Running a small business is no easy feat. If you have served your country and own a small business — or want to start one — you may need financial help along the way. While VA small-business loans are no longer available, there are other options for small-business loans for veterans.
What were VA business loans?
Through 2018, the Small Business Administration (SBA) had reduced fees for veteran business loans through the Veterans Advantage program. SBA loans for veterans worked the same way as regular SBA loans — private lenders made the loans, and a portion of the loans were guaranteed by the federal government. Then the money could be used to start a business, pay operating expenses, buy equipment or real estate or pay down higher-interest debt.
The reduced fees for VA business loans expired in 2019, and while veterans are still eligible to apply for SBA 7(a) loans, they pay the same fees as all other applicants.
Small-business loans for veterans
While the Veterans Advantage program is no longer an option, veterans looking for small-business loans still have a few options. You’ll want to check the specific terms of the program that you’re interested in, but for most programs, a veteran-owned business is defined as majority owned by one of the following:
Honorably discharged veterans.
Active-duty personnel who are eligible for the military’s Transition Assistance Program (TAP).
Active National Guard members and reservists.
Current spouses of any of the above.
Widowed spouses of veterans who died in service or of a service-connected disability.
SBA 7(a) Loans
While the Veterans Advantage program that reduced or eliminated fees on SBA 7(a) loans for veterans has been discontinued, veterans are still eligible to apply for an SBA 7(a) loan. These loans are good for up to $5 million in business capital funding.
SBA Express Loans
An SBA Express Loan shares many similarities with SBA 7(a) loans under the now-discontinued Veterans Advantage program. With an SBA Express loan, the approval process takes a maximum of 36 hours. It will take longer than that to actually get your money, but knowing whether you are approved or not can be useful.
SBA Express Loans are capped at $350,000, but veterans currently pay no origination fees on SBA Express Loans. Another thing to keep in mind is that SBA Express loans usually carry higher interest rates than 7(a) loans, since the government guarantees less.
The SBA’s Military Reservist Economic Injury Disaster Loan Program (MREIDL) provides low-interest business loans to cover operating expenses (up to $2 million) when an “essential employee” is called up for active duty in the Reserve or National Guard.
Other small-business loan options for veterans
There are a variety of other small-business loan options for veterans as well. Navy Federal Credit Union offers programs for small businesses, and many states also offer programs that help veteran-owned and other small businesses get working capital. StreetShares is a lending platform that is owned and run by veterans, focusing on providing business funds to veterans and their communities.

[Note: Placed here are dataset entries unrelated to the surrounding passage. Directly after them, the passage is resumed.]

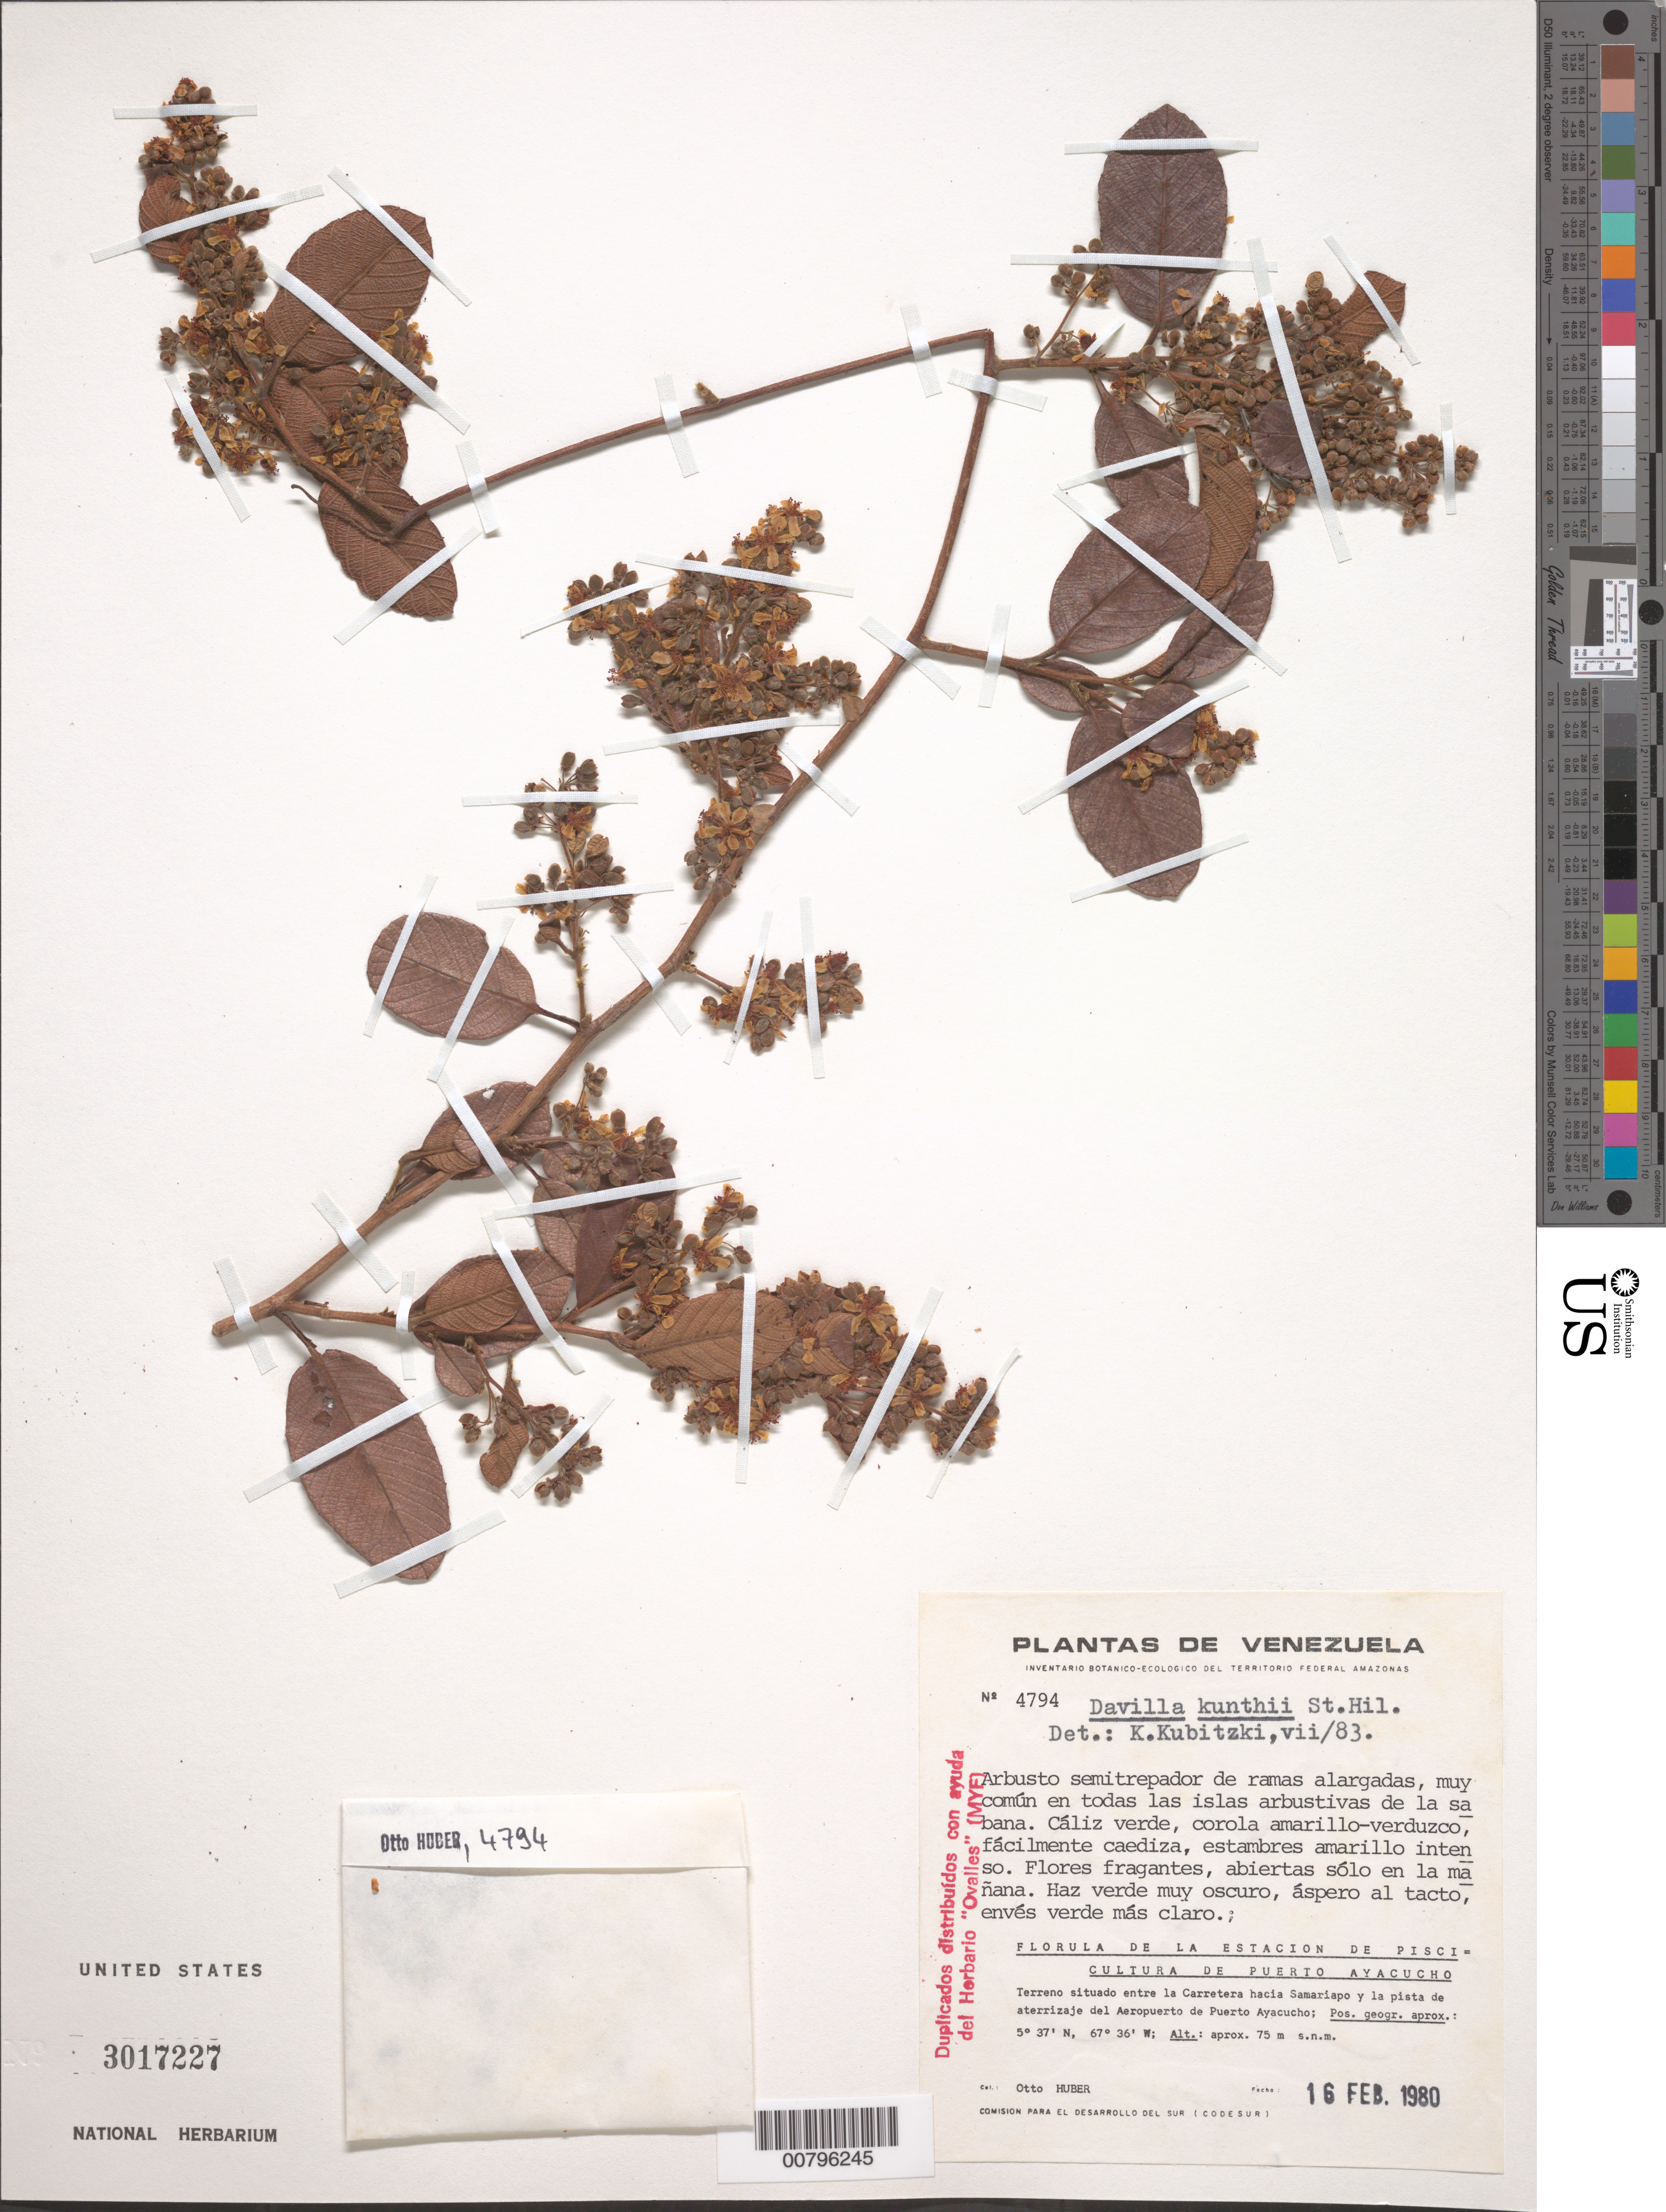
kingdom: Plantae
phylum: Tracheophyta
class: Magnoliopsida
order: Dilleniales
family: Dilleniaceae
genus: Davilla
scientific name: Davilla kunthii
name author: A. St.-Hil.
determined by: Kubitzki, Klaus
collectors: O. Huber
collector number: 4794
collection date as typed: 16-Feb-80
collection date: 1980-02-16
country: Venezuela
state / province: Amazonas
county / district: Atures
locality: Puerto Ayacucho, carretera hacia Samariapo y la pista de aterrizaje del Aeropuerto de Puerto Ayacucho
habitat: En todad las islas arbustivas de la sabana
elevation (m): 75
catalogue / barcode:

Other benefits for veteran business owners
While the SBA doesn’t offer VA small-business loans anymore, it does offer business mentoring programs for veterans, including classes on military bases, online programs for women vets and training in how to bid on government contracts. The SBA also offers veteran entrepreneurship training programs to help veterans start and run their own businesses.
The bottom line
VA loans in the traditional sense ended in 2019. However, there are still several options for veterans to get small-business loans. For some, SBA Express or MREIDL may be the best option. Other veteran business owners may prefer getting their small-business loans through their local credit union, an online or peer-to-peer lender or a state program. For others, a personal loan, home equity loan or HELOC may be the best option.